Tail the lines of the text log file ```/var/log/server.log``` as a ```Flowable```:

```java
import com.github.davidmoten.rx2.file.Files;

Flowable lines =
Files.tailLines("/var/log/server.log")
.nonBlocking()
.pollingInterval(500, TimeUnit.MILLISECONDS, Schedulers.io())
// set a private sun modifier that improves OSX responsiveness
.modifier(SensitivityWatchEventModifier.HIGH)
.startPosition(0)
.chunkSize(8192)
.utf8()
.build();
```
or, using defaults of startPosition 0, chunkSize 8192, charset UTF-8, scheduler `Schedulers.io()`:
```java
Flowable items =
Files.tailLines("/var/log/server.log").nonBlocking().build();

```
### Tail a text file without NIO

The above example uses a ```WatchService``` to generate ```WatchEvent```s to prompt rereads of the end of the file to perform the tail.

To use polling without a `WatchService` (say every 5 seconds):

```java
Flowable items =
Files.tailLines("/var/log/server.log")
.events(Flowable.interval(5, TimeUnit.SECONDS))
.build();
```

### Tail a binary file with NIO
```java
Flowable items =
Files.tailBytes("/tmp/dump.bin").blocking().build();
```

### Tail a binary file without NIO
```java
Flowable items =
Files.tailBytes("/tmp/dump.bin")
.events(Flowable.interval(5, TimeUnit.SECONDS))
.build();
```

### Stream WatchService events for a file
```java
Flowable> events =
Files
.watch(file)
.nonBlocking()
.scheduler(Schedulers.io())
.pollInterval(1, TimeUnit.MINUTES)
.build();
```
## Backpressure
When `tailLines` or `tailBytes` is used a conversion to `Flowable` occurs on the `WatchEvent` stream. This is desirable to handle large amounts of data being tailed in combination with a slow processor (e.g. a network call). The default strategy is BUFFER but the strategy is specifiable in the `tailLines` and `tailBytes` builders.

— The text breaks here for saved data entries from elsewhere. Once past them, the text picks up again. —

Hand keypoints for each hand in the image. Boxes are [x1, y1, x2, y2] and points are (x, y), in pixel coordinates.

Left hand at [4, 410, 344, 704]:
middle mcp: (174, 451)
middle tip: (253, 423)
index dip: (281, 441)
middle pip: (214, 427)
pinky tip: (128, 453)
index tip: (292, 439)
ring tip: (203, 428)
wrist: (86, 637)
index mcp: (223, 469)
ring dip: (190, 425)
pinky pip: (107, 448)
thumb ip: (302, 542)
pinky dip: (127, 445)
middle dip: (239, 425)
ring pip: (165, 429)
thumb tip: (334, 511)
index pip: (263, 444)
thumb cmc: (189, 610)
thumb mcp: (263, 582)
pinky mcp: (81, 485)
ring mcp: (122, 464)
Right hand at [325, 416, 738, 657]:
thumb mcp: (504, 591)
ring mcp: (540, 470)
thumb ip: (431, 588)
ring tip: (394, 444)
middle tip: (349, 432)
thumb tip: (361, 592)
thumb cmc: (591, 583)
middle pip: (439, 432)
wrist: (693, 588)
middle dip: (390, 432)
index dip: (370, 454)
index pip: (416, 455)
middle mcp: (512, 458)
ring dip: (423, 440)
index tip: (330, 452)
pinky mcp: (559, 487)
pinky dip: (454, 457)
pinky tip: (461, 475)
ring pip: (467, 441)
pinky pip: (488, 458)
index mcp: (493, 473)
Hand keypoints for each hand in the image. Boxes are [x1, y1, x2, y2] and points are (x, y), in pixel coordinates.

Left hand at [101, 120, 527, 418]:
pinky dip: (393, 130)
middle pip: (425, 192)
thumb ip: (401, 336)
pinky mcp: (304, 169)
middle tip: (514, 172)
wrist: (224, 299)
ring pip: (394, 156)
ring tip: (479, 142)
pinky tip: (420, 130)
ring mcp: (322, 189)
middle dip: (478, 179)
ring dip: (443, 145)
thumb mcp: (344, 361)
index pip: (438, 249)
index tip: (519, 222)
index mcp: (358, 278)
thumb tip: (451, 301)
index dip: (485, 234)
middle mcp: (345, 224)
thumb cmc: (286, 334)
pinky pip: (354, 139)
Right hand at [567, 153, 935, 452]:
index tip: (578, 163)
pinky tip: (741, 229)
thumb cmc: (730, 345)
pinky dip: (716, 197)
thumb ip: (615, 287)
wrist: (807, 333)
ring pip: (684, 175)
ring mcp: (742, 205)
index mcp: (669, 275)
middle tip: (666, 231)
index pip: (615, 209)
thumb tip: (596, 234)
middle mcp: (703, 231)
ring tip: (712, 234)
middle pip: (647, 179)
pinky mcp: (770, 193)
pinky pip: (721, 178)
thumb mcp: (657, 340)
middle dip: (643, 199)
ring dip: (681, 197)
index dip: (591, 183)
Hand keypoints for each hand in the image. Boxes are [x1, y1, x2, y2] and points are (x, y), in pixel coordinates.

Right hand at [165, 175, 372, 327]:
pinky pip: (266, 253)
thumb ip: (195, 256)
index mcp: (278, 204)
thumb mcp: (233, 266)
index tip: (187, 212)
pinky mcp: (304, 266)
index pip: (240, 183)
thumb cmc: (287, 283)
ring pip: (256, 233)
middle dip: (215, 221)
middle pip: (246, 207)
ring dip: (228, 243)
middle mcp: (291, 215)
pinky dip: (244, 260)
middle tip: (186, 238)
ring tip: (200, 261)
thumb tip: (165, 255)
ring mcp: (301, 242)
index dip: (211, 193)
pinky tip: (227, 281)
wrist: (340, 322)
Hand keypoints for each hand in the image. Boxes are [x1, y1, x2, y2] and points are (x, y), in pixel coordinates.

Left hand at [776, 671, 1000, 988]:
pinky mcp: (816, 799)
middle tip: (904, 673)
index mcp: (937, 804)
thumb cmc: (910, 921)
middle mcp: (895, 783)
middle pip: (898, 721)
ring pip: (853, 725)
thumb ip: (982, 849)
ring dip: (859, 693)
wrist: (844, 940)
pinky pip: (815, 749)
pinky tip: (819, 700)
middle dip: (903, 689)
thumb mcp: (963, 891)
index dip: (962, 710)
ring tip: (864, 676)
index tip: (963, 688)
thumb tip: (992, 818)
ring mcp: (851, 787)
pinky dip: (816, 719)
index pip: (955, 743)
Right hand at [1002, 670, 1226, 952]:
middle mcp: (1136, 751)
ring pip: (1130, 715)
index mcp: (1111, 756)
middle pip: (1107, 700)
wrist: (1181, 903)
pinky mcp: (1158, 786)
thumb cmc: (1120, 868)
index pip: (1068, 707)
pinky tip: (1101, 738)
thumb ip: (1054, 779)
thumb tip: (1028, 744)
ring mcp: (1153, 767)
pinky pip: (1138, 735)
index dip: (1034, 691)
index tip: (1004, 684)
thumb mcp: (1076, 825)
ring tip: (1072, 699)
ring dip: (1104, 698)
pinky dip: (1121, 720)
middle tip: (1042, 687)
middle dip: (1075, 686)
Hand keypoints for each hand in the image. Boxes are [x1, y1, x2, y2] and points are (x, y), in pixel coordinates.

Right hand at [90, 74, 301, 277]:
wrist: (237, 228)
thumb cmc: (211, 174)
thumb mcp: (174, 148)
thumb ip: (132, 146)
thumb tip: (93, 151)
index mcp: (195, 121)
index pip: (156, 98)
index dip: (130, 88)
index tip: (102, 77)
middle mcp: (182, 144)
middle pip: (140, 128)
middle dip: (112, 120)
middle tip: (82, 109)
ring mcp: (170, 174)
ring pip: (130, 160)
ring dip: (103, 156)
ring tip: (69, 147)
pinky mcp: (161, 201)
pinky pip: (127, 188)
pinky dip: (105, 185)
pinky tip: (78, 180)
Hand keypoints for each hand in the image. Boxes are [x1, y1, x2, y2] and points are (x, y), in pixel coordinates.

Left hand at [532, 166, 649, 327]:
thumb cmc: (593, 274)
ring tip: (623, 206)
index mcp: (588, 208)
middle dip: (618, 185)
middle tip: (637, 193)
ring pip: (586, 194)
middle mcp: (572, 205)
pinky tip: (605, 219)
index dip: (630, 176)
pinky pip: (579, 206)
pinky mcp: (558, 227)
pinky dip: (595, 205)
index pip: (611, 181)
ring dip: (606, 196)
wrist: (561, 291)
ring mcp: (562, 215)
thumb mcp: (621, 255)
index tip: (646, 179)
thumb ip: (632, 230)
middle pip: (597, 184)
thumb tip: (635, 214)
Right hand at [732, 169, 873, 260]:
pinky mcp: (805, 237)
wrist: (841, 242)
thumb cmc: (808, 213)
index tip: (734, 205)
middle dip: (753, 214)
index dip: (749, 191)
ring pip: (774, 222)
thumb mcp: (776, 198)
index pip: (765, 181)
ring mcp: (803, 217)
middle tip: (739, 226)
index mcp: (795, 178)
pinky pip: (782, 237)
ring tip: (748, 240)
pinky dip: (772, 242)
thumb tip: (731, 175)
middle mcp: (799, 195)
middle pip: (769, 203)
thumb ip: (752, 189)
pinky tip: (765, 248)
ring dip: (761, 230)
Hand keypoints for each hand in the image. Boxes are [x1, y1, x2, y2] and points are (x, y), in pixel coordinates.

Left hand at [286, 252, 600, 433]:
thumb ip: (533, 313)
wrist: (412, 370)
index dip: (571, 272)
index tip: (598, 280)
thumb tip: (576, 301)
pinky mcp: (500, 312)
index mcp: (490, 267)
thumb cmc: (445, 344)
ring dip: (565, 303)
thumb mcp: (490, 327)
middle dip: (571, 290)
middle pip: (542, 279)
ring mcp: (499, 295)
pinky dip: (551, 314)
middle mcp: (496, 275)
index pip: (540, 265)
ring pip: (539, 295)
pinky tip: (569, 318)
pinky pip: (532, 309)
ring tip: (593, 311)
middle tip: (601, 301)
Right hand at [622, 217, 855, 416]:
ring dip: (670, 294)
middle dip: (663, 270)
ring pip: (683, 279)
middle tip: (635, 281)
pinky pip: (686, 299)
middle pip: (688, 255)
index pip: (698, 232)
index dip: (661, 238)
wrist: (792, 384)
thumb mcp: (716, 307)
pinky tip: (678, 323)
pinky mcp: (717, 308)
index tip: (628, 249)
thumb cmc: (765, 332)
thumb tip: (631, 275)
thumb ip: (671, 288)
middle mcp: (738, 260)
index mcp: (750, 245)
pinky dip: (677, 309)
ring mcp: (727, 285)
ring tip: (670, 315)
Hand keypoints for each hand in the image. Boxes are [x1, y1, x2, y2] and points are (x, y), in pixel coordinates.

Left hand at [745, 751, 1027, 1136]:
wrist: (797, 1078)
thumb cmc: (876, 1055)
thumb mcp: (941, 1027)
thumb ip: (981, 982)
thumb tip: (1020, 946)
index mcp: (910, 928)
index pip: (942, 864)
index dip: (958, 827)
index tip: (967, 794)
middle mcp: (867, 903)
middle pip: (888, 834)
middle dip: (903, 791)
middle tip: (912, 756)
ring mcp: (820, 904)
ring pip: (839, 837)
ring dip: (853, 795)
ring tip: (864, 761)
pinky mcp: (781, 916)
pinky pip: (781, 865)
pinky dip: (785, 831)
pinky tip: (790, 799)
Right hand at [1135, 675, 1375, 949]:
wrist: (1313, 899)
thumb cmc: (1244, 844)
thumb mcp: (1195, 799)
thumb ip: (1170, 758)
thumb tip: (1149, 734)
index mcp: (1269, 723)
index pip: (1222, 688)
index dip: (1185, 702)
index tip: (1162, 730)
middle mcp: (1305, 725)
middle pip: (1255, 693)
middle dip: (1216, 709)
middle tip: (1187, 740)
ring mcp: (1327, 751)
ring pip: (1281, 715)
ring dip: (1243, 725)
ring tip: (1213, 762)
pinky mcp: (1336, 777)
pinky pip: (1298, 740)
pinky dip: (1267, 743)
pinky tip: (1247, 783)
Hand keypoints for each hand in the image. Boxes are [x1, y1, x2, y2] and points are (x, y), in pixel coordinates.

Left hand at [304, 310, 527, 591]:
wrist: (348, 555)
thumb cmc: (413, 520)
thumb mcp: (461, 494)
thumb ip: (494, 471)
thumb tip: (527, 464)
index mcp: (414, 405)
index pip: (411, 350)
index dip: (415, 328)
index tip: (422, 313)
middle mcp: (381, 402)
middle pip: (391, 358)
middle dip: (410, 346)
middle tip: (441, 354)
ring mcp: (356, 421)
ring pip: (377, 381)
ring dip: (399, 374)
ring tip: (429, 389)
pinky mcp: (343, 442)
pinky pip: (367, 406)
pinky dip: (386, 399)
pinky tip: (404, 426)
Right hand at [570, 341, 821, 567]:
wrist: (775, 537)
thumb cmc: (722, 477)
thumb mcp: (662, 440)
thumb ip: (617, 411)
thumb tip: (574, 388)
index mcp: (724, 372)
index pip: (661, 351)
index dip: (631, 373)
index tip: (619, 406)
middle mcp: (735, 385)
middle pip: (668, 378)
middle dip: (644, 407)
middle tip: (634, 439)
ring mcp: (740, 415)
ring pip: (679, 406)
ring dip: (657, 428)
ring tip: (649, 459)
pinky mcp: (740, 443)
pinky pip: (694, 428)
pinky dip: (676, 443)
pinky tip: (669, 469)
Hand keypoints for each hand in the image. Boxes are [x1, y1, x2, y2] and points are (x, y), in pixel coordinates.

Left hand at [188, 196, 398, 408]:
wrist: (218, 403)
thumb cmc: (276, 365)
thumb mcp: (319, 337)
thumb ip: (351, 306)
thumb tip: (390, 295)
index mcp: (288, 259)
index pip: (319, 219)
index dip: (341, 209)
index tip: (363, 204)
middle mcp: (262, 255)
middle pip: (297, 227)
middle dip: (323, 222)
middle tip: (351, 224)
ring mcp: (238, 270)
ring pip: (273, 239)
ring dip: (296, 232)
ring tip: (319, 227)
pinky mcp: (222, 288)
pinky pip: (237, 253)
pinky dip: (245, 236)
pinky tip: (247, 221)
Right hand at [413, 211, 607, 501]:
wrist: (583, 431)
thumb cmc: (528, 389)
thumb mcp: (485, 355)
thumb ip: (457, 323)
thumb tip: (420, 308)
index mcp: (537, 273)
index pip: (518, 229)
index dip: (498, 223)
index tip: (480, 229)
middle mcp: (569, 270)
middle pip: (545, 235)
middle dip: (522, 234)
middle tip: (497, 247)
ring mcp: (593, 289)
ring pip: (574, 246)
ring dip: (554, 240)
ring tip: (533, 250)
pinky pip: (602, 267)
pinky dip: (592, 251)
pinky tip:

## Non-blocking and blocking
Two alternatives are supported by the library for getting file change events from a `WatchService`. The `nonBlocking()` builder methods configure the stream to use events via `WatchService.poll` which is a non-blocking call (but may involve some I/O?). The `blocking()` builder methods configure the stream to use events via `WatchService.take` which is a blocking call.

So when specify `nonBlocking()` you end up with a stream that is asynchronous and `blocking()` gives you a synchronous stream (everything happens on the current thread unless of course you add asynchrony to the returned `Flowable`).

## OSX
Apparently the `WatchService` can be slow on OSX (see [here](https://stackoverflow.com/questions/9588737/is-java-7-watchservice-slow-for-anyone-else)). Note that the first example above shows how to pass a special `WatchEvent.Modifier` which some find has a beneficial effect. Without that the `WatchService` can take >10 seconds to detect changes to the file system.